TASK OBJECTIVE — Set down verbatim everything in the items below from the line containing "right shoulder: (649, 471, -20)" through the end of the items, with both of those lines included.

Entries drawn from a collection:
▼▼▼

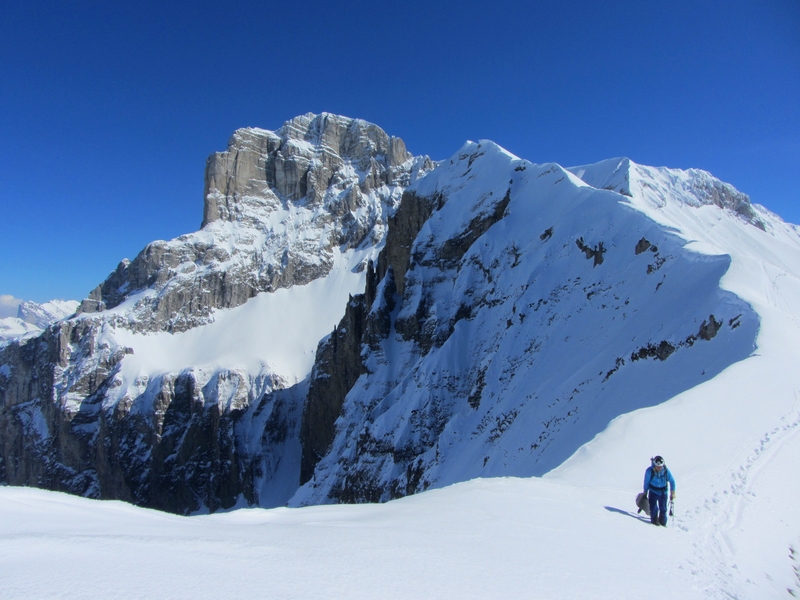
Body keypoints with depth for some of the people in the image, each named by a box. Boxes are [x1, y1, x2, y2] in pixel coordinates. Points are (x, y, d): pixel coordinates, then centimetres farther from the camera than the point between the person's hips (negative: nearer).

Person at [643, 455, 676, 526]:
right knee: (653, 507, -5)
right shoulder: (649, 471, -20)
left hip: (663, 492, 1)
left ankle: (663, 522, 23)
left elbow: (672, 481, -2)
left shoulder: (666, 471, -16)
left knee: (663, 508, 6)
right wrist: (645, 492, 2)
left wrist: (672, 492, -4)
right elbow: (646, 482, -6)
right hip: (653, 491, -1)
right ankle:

▲▲▲

RESULT —
right shoulder: (649, 471, -20)
left hip: (663, 492, 1)
left ankle: (663, 522, 23)
left elbow: (672, 481, -2)
left shoulder: (666, 471, -16)
left knee: (663, 508, 6)
right wrist: (645, 492, 2)
left wrist: (672, 492, -4)
right elbow: (646, 482, -6)
right hip: (653, 491, -1)
right ankle:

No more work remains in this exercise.